→ Dataset
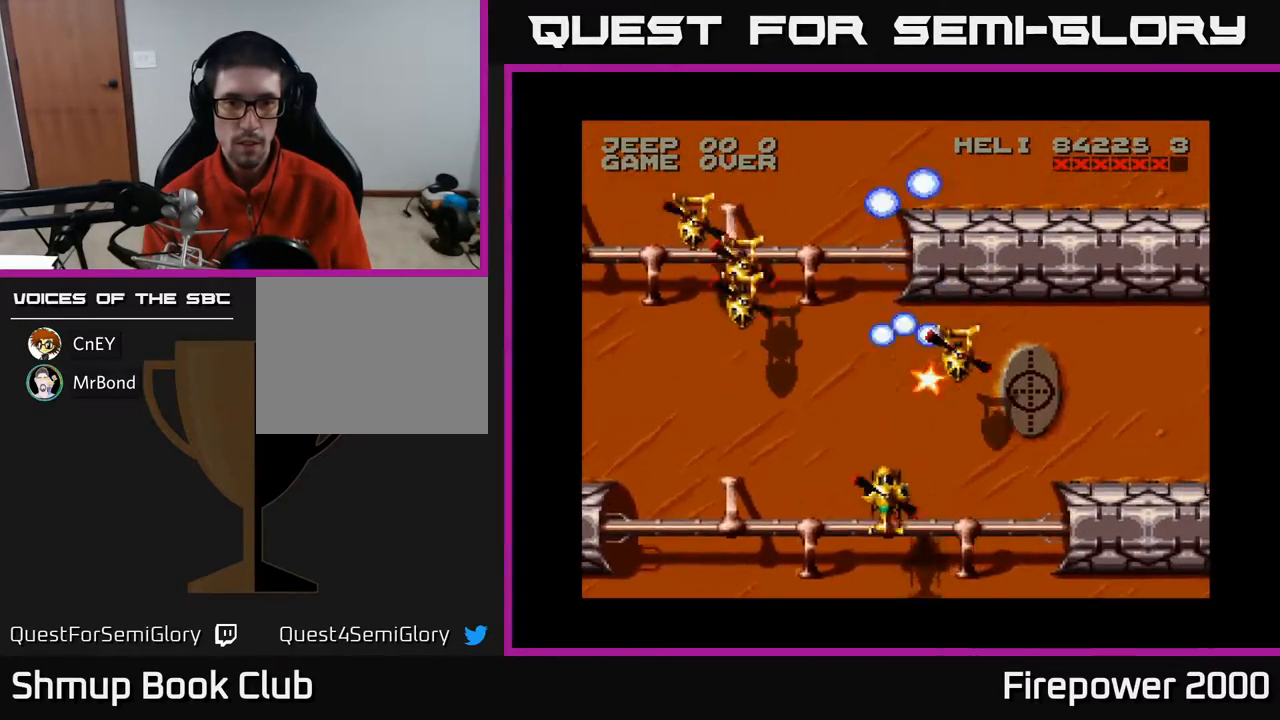
{"buttons": ["A", "DPAD_LEFT"], "events": [[217, "DPAD_DOWN", "up"], [300, "DPAD_LEFT", "up"], [483, "DPAD_LEFT", "down"]]}
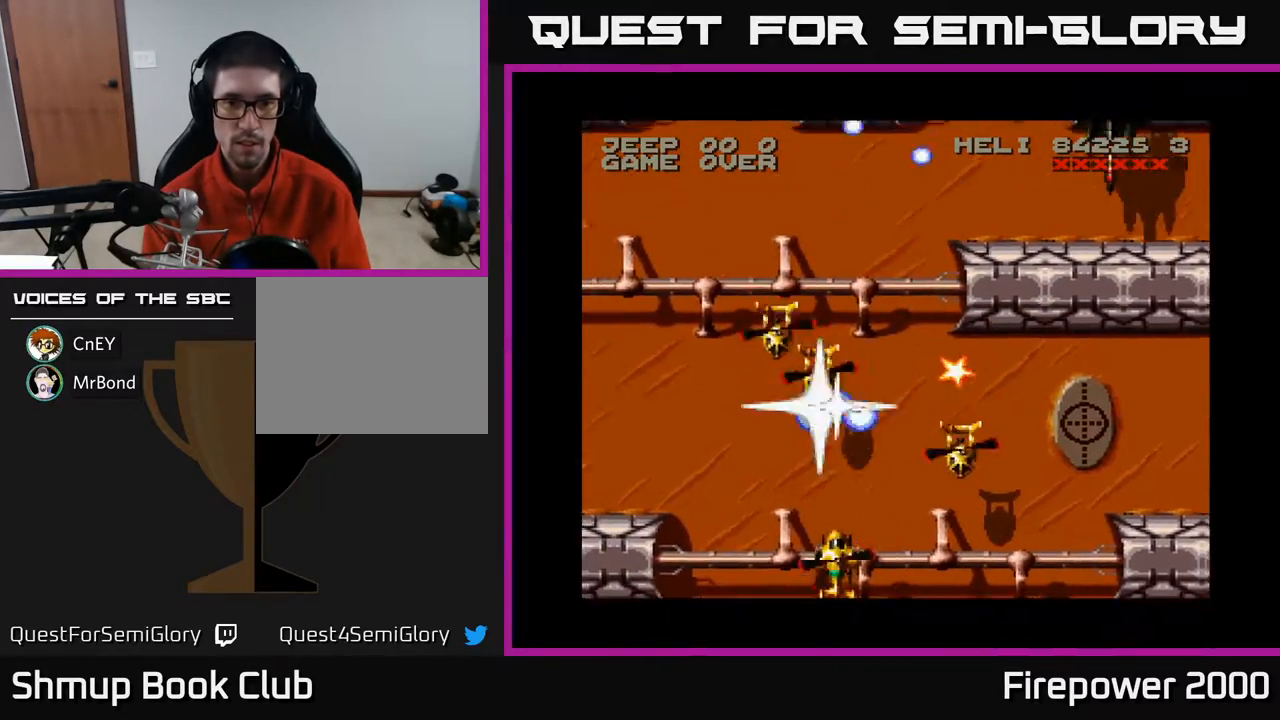
{"buttons": ["A", "DPAD_UP", "DPAD_LEFT"], "events": [[50, "DPAD_LEFT", "up"], [383, "DPAD_LEFT", "down"], [450, "DPAD_UP", "down"]]}
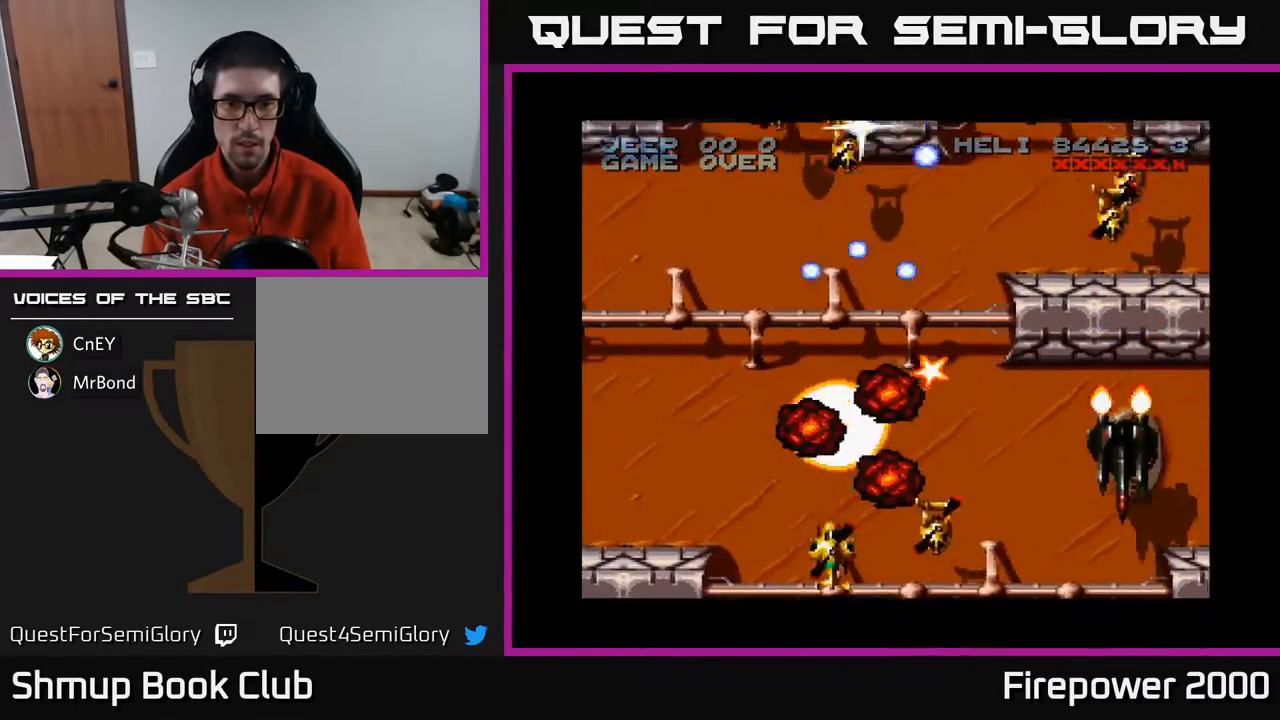
{"buttons": ["A", "DPAD_UP", "DPAD_LEFT"], "events": [[83, "DPAD_LEFT", "up"], [183, "DPAD_RIGHT", "down"], [417, "DPAD_RIGHT", "up"], [483, "DPAD_LEFT", "down"]]}
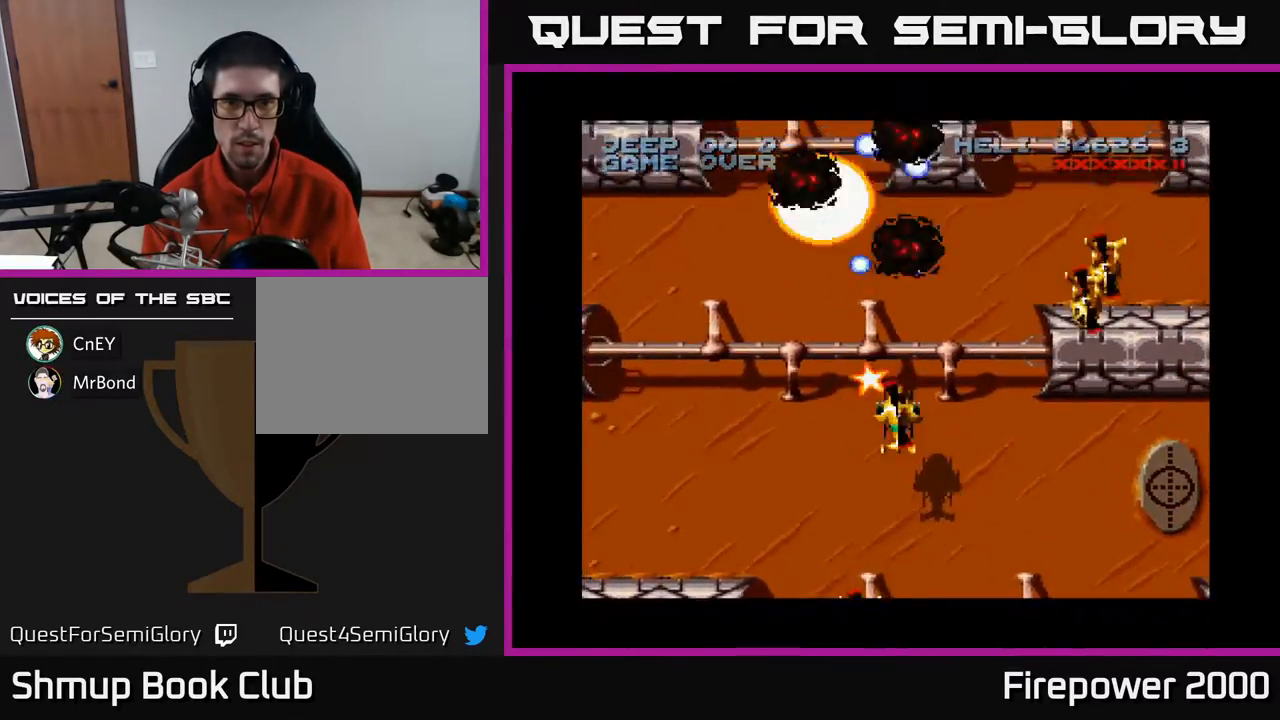
{"buttons": ["A", "DPAD_DOWN", "DPAD_RIGHT"], "events": [[167, "DPAD_UP", "up"], [183, "DPAD_LEFT", "up"], [200, "DPAD_DOWN", "down"], [250, "DPAD_RIGHT", "down"]]}
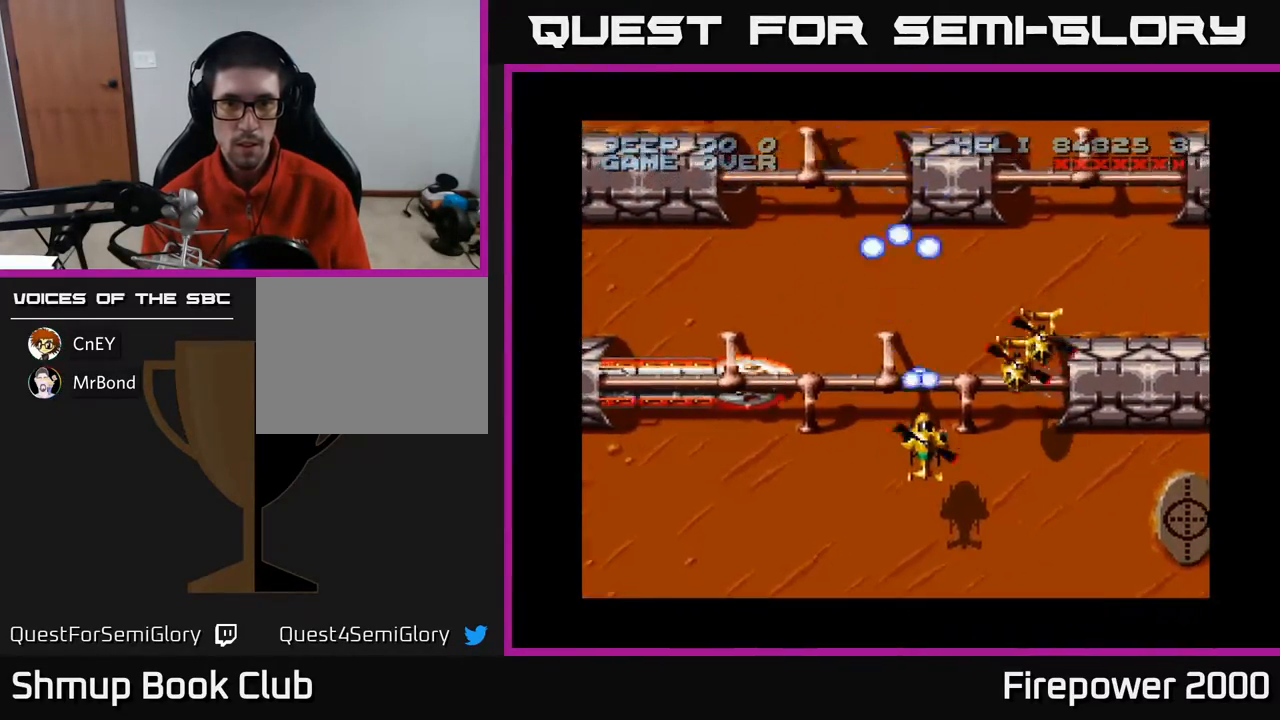
{"buttons": ["A", "DPAD_RIGHT"], "events": [[50, "DPAD_RIGHT", "up"], [83, "DPAD_RIGHT", "down"], [100, "X", "down"], [183, "DPAD_RIGHT", "up"], [183, "X", "up"], [267, "DPAD_LEFT", "down"], [383, "DPAD_LEFT", "up"], [433, "DPAD_RIGHT", "down"], [467, "DPAD_DOWN", "up"]]}
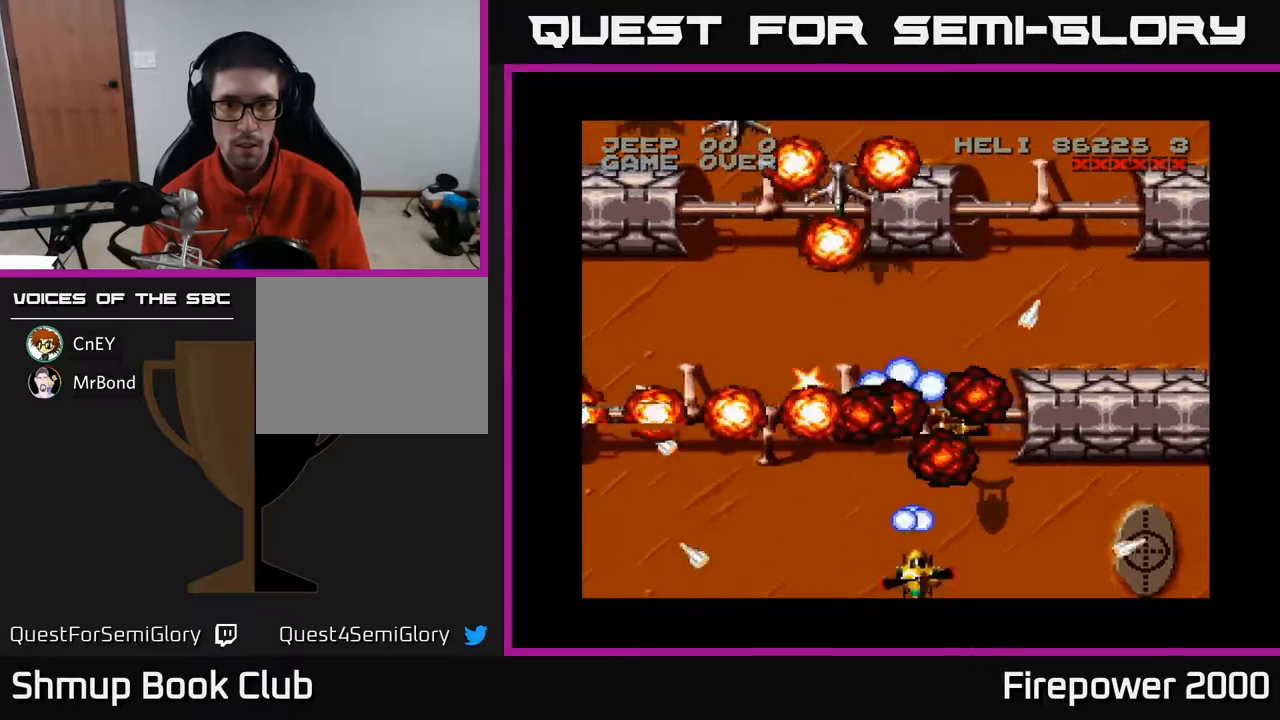
{"buttons": ["A", "DPAD_UP", "DPAD_LEFT"], "events": [[83, "DPAD_RIGHT", "up"], [117, "DPAD_LEFT", "down"], [233, "DPAD_LEFT", "up"], [267, "DPAD_RIGHT", "down"], [383, "DPAD_RIGHT", "up"], [417, "DPAD_LEFT", "down"], [433, "DPAD_UP", "down"]]}
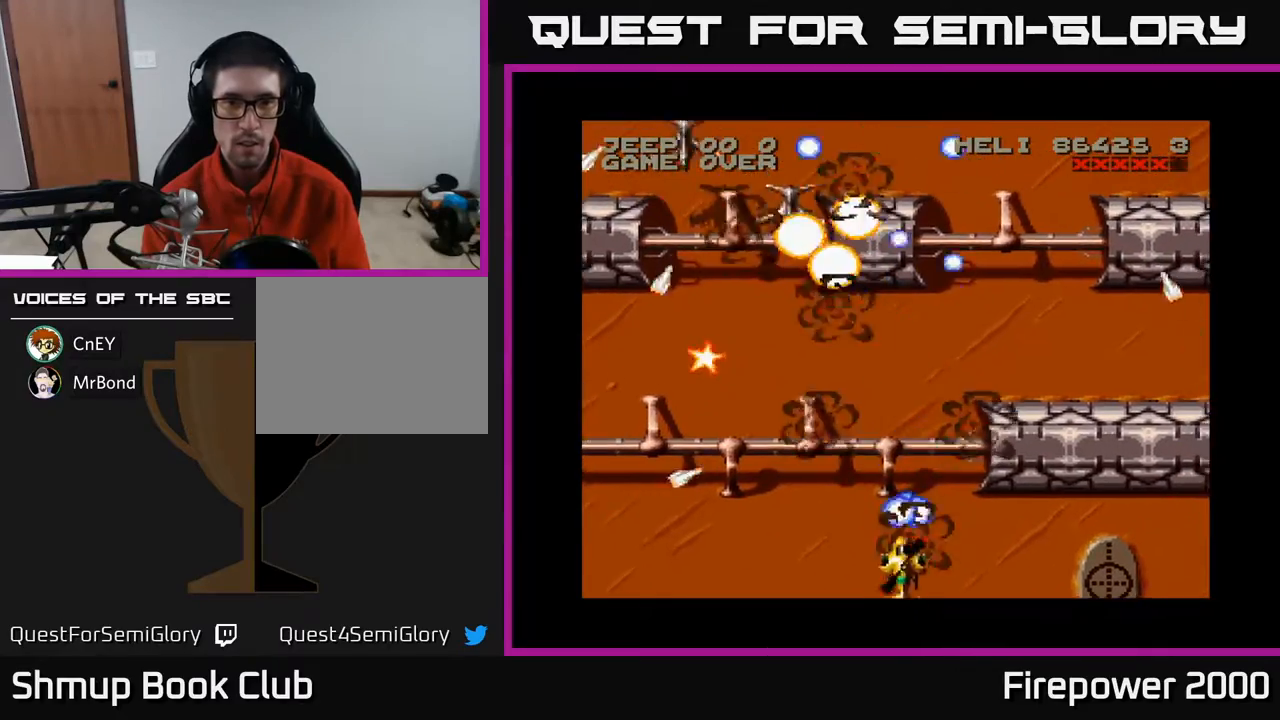
{"buttons": ["A", "DPAD_UP", "DPAD_LEFT"], "events": [[133, "DPAD_LEFT", "up"], [267, "DPAD_LEFT", "down"], [283, "DPAD_UP", "up"], [333, "DPAD_DOWN", "down"], [417, "DPAD_DOWN", "up"], [500, "DPAD_UP", "down"]]}
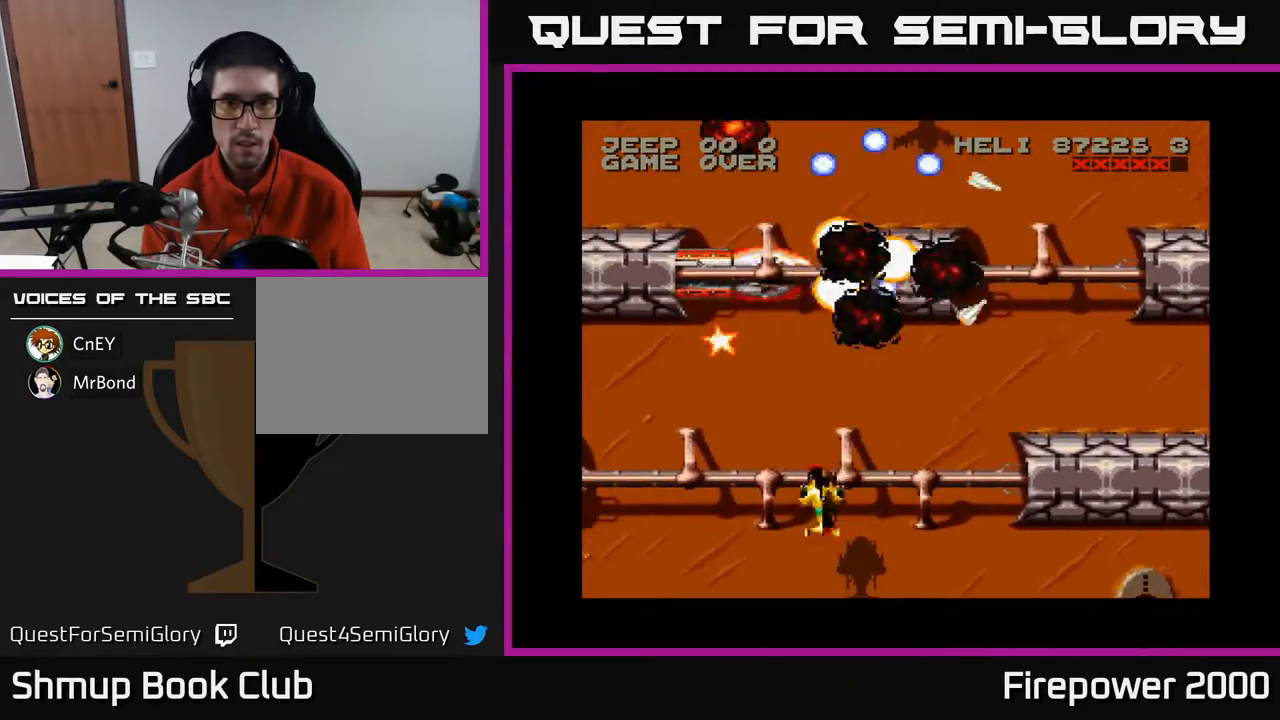
{"buttons": ["A"], "events": [[250, "DPAD_LEFT", "up"], [500, "DPAD_UP", "up"]]}
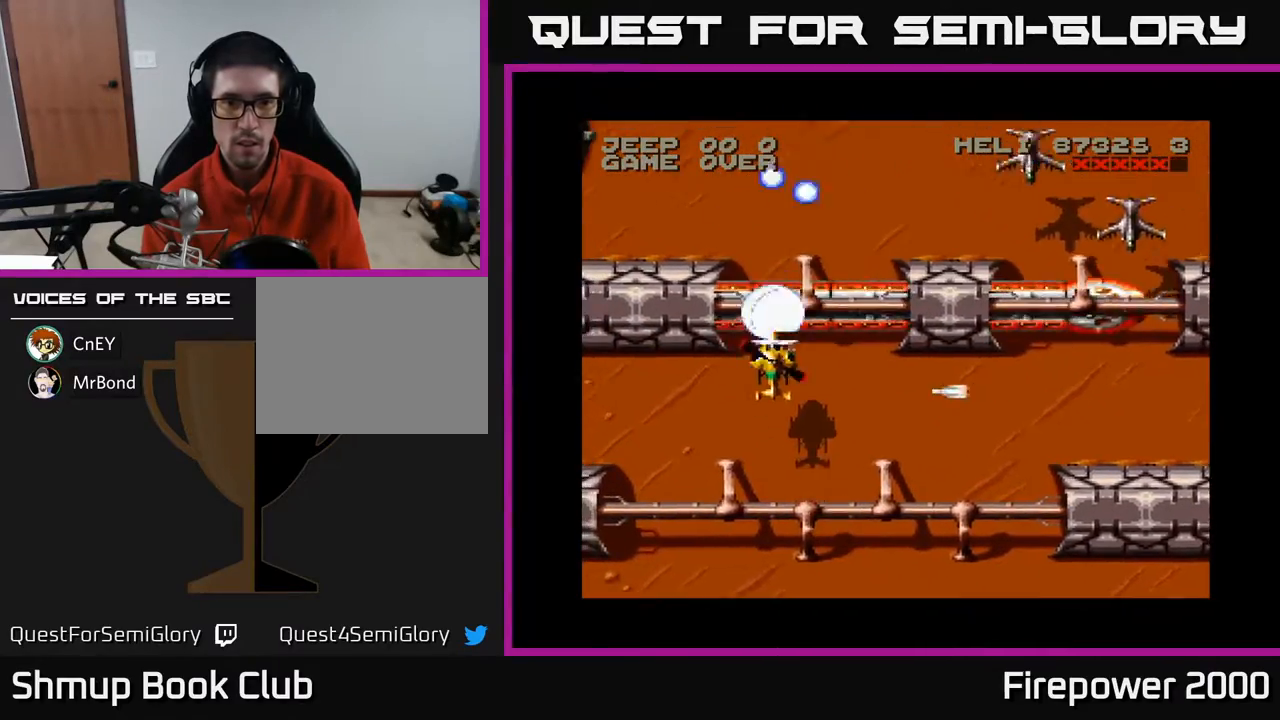
{"buttons": ["A", "DPAD_DOWN", "DPAD_RIGHT"], "events": [[17, "DPAD_RIGHT", "down"], [50, "DPAD_DOWN", "down"]]}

→ Work task
Every line of the listing that includes the word "down" must be copied.

→ Task solution
{"buttons": ["A", "DPAD_LEFT"], "events": [[217, "DPAD_DOWN", "up"], [300, "DPAD_LEFT", "up"], [483, "DPAD_LEFT", "down"]]}
{"buttons": ["A", "DPAD_UP", "DPAD_LEFT"], "events": [[50, "DPAD_LEFT", "up"], [383, "DPAD_LEFT", "down"], [450, "DPAD_UP", "down"]]}
{"buttons": ["A", "DPAD_UP", "DPAD_LEFT"], "events": [[83, "DPAD_LEFT", "up"], [183, "DPAD_RIGHT", "down"], [417, "DPAD_RIGHT", "up"], [483, "DPAD_LEFT", "down"]]}
{"buttons": ["A", "DPAD_DOWN", "DPAD_RIGHT"], "events": [[167, "DPAD_UP", "up"], [183, "DPAD_LEFT", "up"], [200, "DPAD_DOWN", "down"], [250, "DPAD_RIGHT", "down"]]}
{"buttons": ["A", "DPAD_RIGHT"], "events": [[50, "DPAD_RIGHT", "up"], [83, "DPAD_RIGHT", "down"], [100, "X", "down"], [183, "DPAD_RIGHT", "up"], [183, "X", "up"], [267, "DPAD_LEFT", "down"], [383, "DPAD_LEFT", "up"], [433, "DPAD_RIGHT", "down"], [467, "DPAD_DOWN", "up"]]}
{"buttons": ["A", "DPAD_UP", "DPAD_LEFT"], "events": [[83, "DPAD_RIGHT", "up"], [117, "DPAD_LEFT", "down"], [233, "DPAD_LEFT", "up"], [267, "DPAD_RIGHT", "down"], [383, "DPAD_RIGHT", "up"], [417, "DPAD_LEFT", "down"], [433, "DPAD_UP", "down"]]}
{"buttons": ["A", "DPAD_UP", "DPAD_LEFT"], "events": [[133, "DPAD_LEFT", "up"], [267, "DPAD_LEFT", "down"], [283, "DPAD_UP", "up"], [333, "DPAD_DOWN", "down"], [417, "DPAD_DOWN", "up"], [500, "DPAD_UP", "down"]]}
{"buttons": ["A", "DPAD_DOWN", "DPAD_RIGHT"], "events": [[17, "DPAD_RIGHT", "down"], [50, "DPAD_DOWN", "down"]]}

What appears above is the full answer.